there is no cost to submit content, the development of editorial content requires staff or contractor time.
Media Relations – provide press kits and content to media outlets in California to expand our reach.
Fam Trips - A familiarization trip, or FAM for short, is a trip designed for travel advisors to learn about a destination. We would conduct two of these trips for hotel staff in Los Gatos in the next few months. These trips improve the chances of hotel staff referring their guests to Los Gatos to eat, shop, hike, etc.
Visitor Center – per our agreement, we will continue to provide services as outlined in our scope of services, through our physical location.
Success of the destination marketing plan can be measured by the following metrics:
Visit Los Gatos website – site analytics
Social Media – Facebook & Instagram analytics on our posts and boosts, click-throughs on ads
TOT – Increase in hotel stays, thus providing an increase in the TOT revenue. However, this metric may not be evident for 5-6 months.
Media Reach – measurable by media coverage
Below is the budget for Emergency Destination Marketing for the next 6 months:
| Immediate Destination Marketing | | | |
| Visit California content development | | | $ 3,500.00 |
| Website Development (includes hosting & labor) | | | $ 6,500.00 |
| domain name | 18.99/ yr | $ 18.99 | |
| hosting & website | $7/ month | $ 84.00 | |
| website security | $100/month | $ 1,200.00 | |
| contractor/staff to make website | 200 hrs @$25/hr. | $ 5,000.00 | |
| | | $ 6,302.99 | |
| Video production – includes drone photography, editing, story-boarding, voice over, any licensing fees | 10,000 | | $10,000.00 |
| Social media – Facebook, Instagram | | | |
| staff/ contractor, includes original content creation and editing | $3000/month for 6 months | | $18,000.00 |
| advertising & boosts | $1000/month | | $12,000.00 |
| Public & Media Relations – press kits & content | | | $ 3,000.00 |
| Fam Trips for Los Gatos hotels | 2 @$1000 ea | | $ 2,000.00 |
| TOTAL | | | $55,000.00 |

--

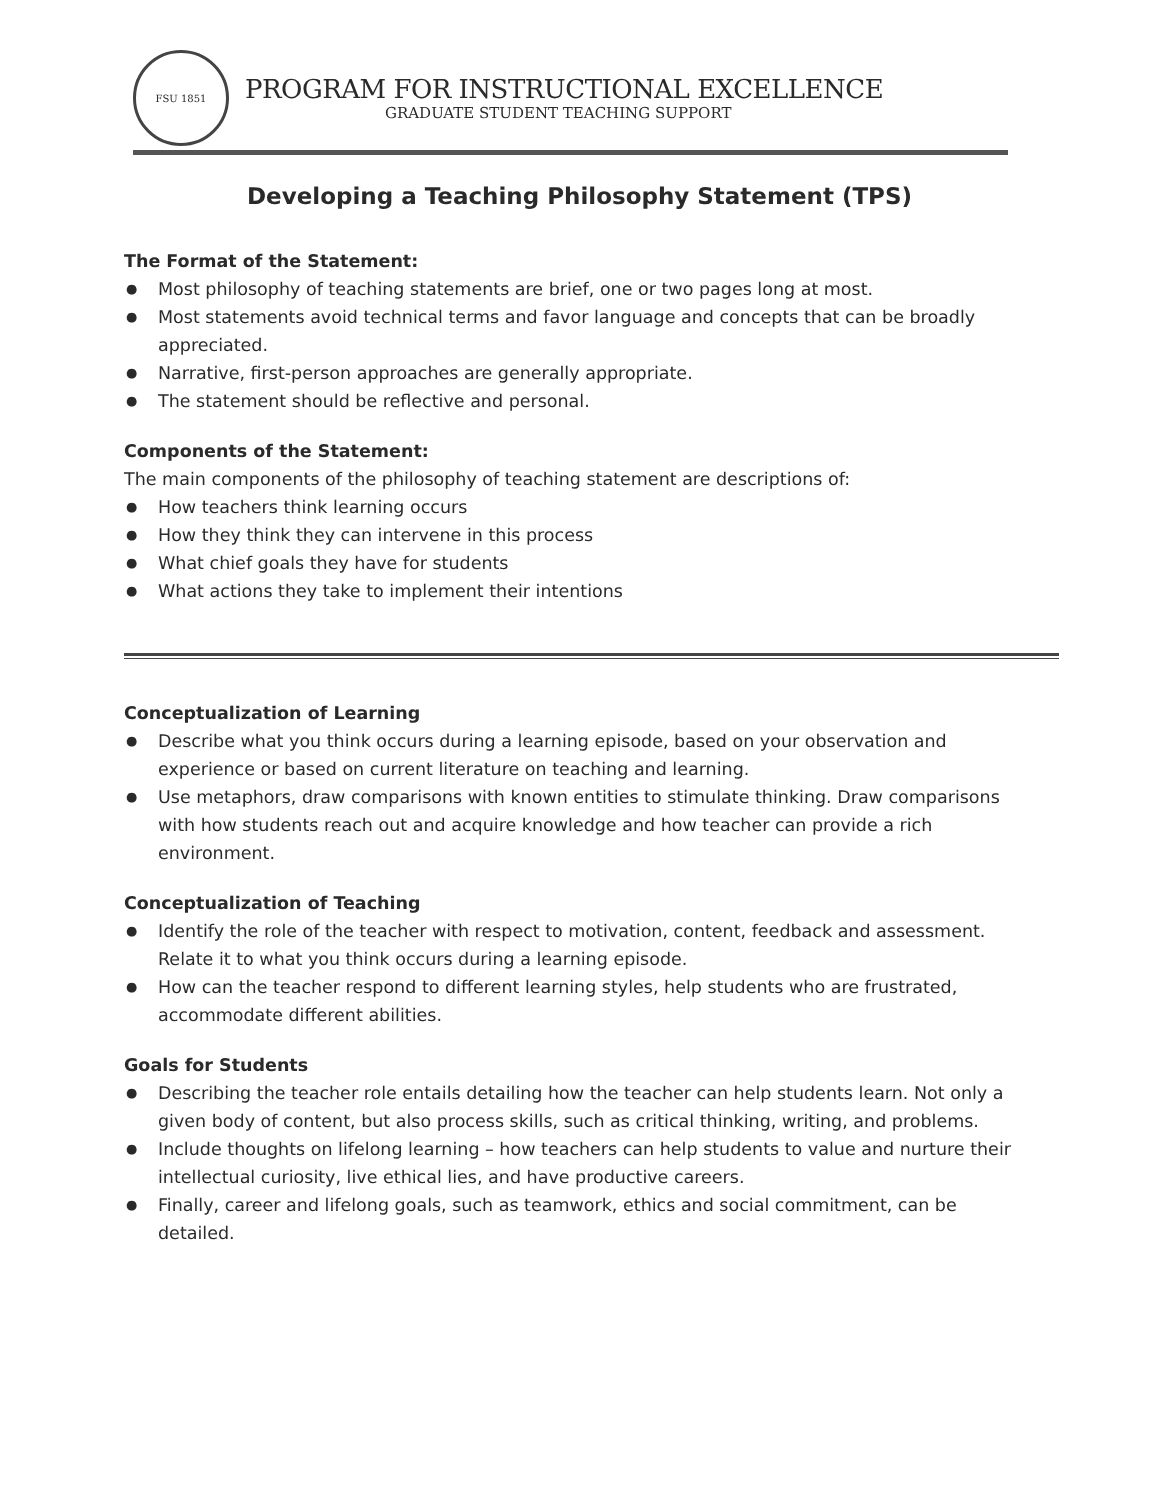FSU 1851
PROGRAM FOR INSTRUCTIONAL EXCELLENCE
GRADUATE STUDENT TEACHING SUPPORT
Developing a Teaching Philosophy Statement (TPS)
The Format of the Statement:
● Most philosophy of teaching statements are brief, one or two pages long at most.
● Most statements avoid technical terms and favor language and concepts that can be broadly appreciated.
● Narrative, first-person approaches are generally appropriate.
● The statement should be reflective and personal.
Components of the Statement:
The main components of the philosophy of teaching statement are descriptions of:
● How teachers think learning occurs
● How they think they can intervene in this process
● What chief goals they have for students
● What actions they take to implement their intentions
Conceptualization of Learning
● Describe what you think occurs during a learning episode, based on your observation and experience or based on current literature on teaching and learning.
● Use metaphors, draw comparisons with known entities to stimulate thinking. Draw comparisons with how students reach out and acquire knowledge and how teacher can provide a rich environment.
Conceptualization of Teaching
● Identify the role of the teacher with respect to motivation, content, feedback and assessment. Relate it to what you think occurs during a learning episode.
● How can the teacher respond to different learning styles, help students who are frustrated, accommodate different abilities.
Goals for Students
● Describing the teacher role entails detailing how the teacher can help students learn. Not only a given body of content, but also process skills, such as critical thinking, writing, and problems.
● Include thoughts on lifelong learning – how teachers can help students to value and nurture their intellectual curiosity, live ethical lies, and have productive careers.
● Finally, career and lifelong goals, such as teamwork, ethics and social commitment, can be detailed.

**WHAT THE TASK ASKS**
Please copy, exactly as written, every line in the listing above from the line with "there is no" up to and including the line with "Media Reach – measurable by media coverage".

**SOLUTION FOR THIS EXERCISE**
there is no cost to submit content, the development of editorial content requires staff or contractor time.
Media Relations – provide press kits and content to media outlets in California to expand our reach.
Fam Trips - A familiarization trip, or FAM for short, is a trip designed for travel advisors to learn about a destination. We would conduct two of these trips for hotel staff in Los Gatos in the next few months. These trips improve the chances of hotel staff referring their guests to Los Gatos to eat, shop, hike, etc.
Visitor Center – per our agreement, we will continue to provide services as outlined in our scope of services, through our physical location.
Success of the destination marketing plan can be measured by the following metrics:
Visit Los Gatos website – site analytics
Social Media – Facebook & Instagram analytics on our posts and boosts, click-throughs on ads
TOT – Increase in hotel stays, thus providing an increase in the TOT revenue. However, this metric may not be evident for 5-6 months.
Media Reach – measurable by media coverage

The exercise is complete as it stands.